____ Source material
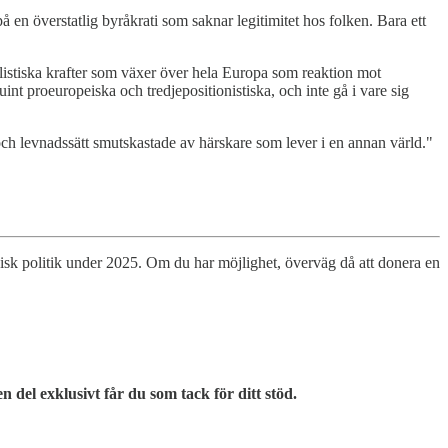
 en överstatlig byråkrati som saknar legitimitet hos folken. Bara ett
onalistiska krafter som växer över hela Europa som reaktion mot
nt proeuropeiska och tredjepositionistiska, och inte gå i vare sig
 och levnadssätt smutskastade av härskare som lever i en annan värld."
eisk politik under 2025. Om du har möjlighet, överväg då att donera en
n del exklusivt får du som tack för ditt stöd.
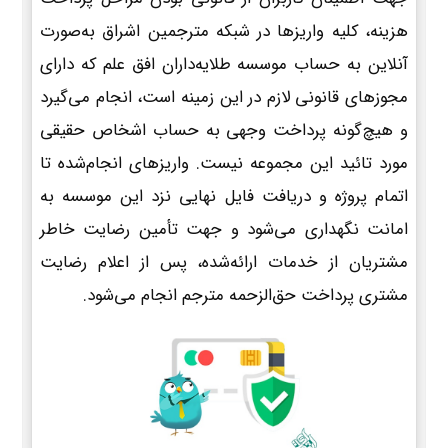
هزینه، کلیه واریزها در شبکه مترجمین اشراق به‌صورت
آنلاین به حساب موسسه طلایه‌داران افق علم که دارای
مجوزهای قانونی لازم در این زمینه است، انجام می‌گیرد
و هیچ‌گونه پرداخت وجهی به حساب اشخاص حقیقی
مورد تائید این مجموعه نیست. واریزهای انجام‌شده تا
اتمام پروژه و دریافت فایل نهایی نزد این موسسه به
امانت نگهداری می‌شود و جهت تأمین رضایت خاطر
مشتریان از خدمات ارائه‌شده، پس از اعلام رضایت
مشتری پرداخت حق‌الزحمه مترجم انجام می‌شود.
________
Problem details: Write out the data word for word, with every picture dropped.

Solution to this exercise:
 en överstatlig byråkrati som saknar legitimitet hos folken. Bara ett
onalistiska krafter som växer över hela Europa som reaktion mot
nt proeuropeiska och tredjepositionistiska, och inte gå i vare sig
 och levnadssätt smutskastade av härskare som lever i en annan värld."
eisk politik under 2025. Om du har möjlighet, överväg då att donera en
n del exklusivt får du som tack för ditt stöd.
هزینه، کلیه واریزها در شبکه مترجمین اشراق به‌صورت
آنلاین به حساب موسسه طلایه‌داران افق علم که دارای
مجوزهای قانونی لازم در این زمینه است، انجام می‌گیرد
و هیچ‌گونه پرداخت وجهی به حساب اشخاص حقیقی
مورد تائید این مجموعه نیست. واریزهای انجام‌شده تا
اتمام پروژه و دریافت فایل نهایی نزد این موسسه به
امانت نگهداری می‌شود و جهت تأمین رضایت خاطر
مشتریان از خدمات ارائه‌شده، پس از اعلام رضایت
مشتری پرداخت حق‌الزحمه مترجم انجام می‌شود.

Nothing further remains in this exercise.